Rogers had experienced a similar outage just 15 months earlier. The pattern is the same one that appears across industries: infrastructure that is invisible when working becomes the entire customer experience when it fails. And when a single provider underlies payment systems, emergency services, and government access simultaneously, a maintenance error becomes a national crisis.
The AWS us-east-1 Lesson: Invisible Dependencies Have Visible Consequences
On June 13, 2023, an outage in AWS’s us-east-1 region disrupted services for major organizations including the Boston Globe, the New York MTA, and the Associated Press. Amazon Connect, AWS’s contact center platform, was among the hardest-hit services. Callers could not connect. Chat sessions failed. Agents had login issues.

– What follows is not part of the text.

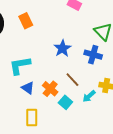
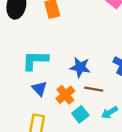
blue star: (62, 48) -> (80, 67), moved, turned 30
brown line: (72, 80) -> (94, 89), turned -49

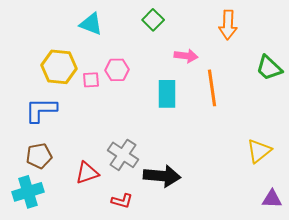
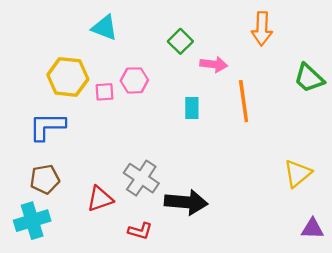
green square: (153, 20) -> (180, 41), moved
cyan rectangle: (167, 94) -> (192, 108), size x0.7

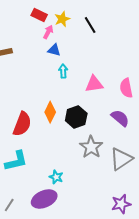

For any organization running customer-facing contact center operations on that infrastructure, the digital experience did not just degrade. It stopped. Members and customers calling for help could not reach anyone. The service desk was down at the exact moment people needed it most.

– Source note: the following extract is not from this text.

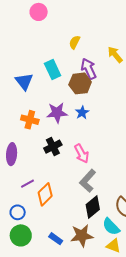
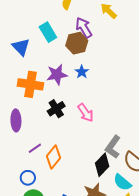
orange cross: (30, 120) -> (30, 84), size x1.4
gray L-shape: (88, 181) -> (113, 147), moved

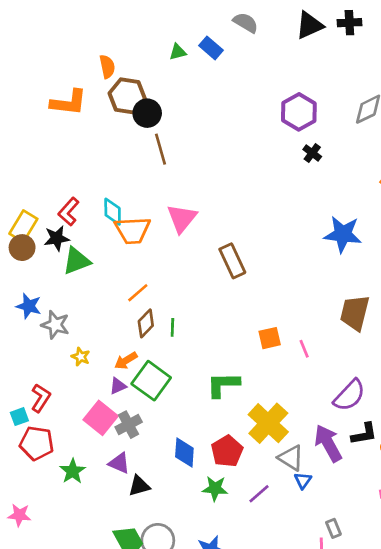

The pattern repeats across industries and platforms: organizations build rich customer-facing experiences on top of shared cloud infrastructure, without fully accounting for what happens when a single region goes down and takes SSO, APIs, and contact routing with it.
A Faulty Update, 8.5 Million Blue Screens, and $10 Billion in Losses
On July 19, 2024, CrowdStrike pushed a content configuration update to its Falcon security sensor. The update contained a logic error: the sensor expected 20 input fields and received 21. The result was an out-of-bounds memory read that crashed Windows systems into an unrecoverable boot loop. Roughly 8.5 million devices went down globally in what has been described as the largest IT outage in history.

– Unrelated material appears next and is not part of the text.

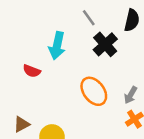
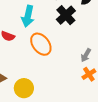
orange ellipse: (94, 91) -> (41, 44), moved

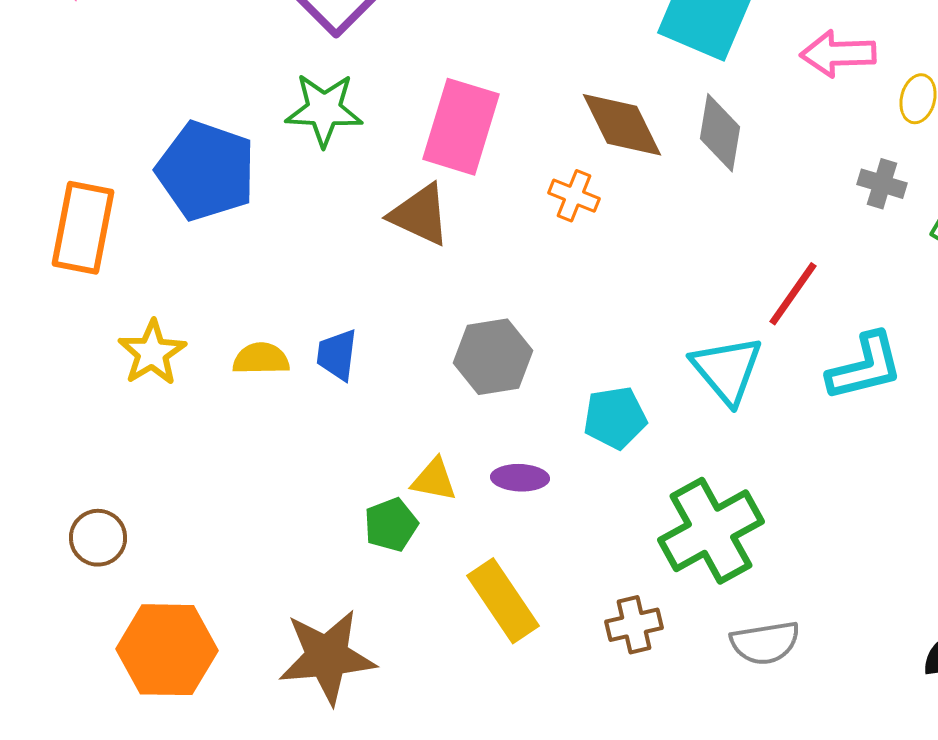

The breadth of impact was staggering. More than 5,000 flights were canceled worldwide. Delta alone canceled over 7,000 flights across five days and reported $550 million in combined revenue loss and expenses. Banks including Chase, Bank of America, Wells Fargo, and Capital One reported disruptions. Hospitals were affected. Emergency services in multiple cities were degraded. The estimated total financial damage to Fortune 500 companies exceeded $10 billion.
None of it was caused by a hacker. None of it was a cyberattack. It was a single misconfigured update pushed automatically to systems that had granted a security vendor deep kernel-level access, because that is what security software requires to function.
The users affected did not know who CrowdStrike was. They knew their computer showed a blue screen. They knew their flight was canceled. They knew the hospital system was down. The invisible layer had become the only thing anyone could see.
What This Means for How We Build
The thread running through all five of these examples is the same. The front-end experience is only as good as the infrastructure underneath it.
Reliability is a member experience feature. Uptime is a trust investment. Identity infrastructure is a customer satisfaction lever. API performance is brand perception in disguise. Update governance is a public safety issue.
The organizations that get this right do not just build better-looking portals. They treat performance engineering, observability, access governance, release readiness, and change control as first-class priorities with executive visibility, defined KPIs, and dedicated ownership. They monitor what users cannot see. They measure what users cannot feel until it breaks.
The best digital experiences leave no trace. No loading spinner. No authentication prompt. No error message. No hold music. No blue screen.
Just the thing the user came to do, done.
That invisibility takes an enormous amount of deliberate, unglamorous, technically disciplined work to achieve. And it is the most important work any technology platform team can do.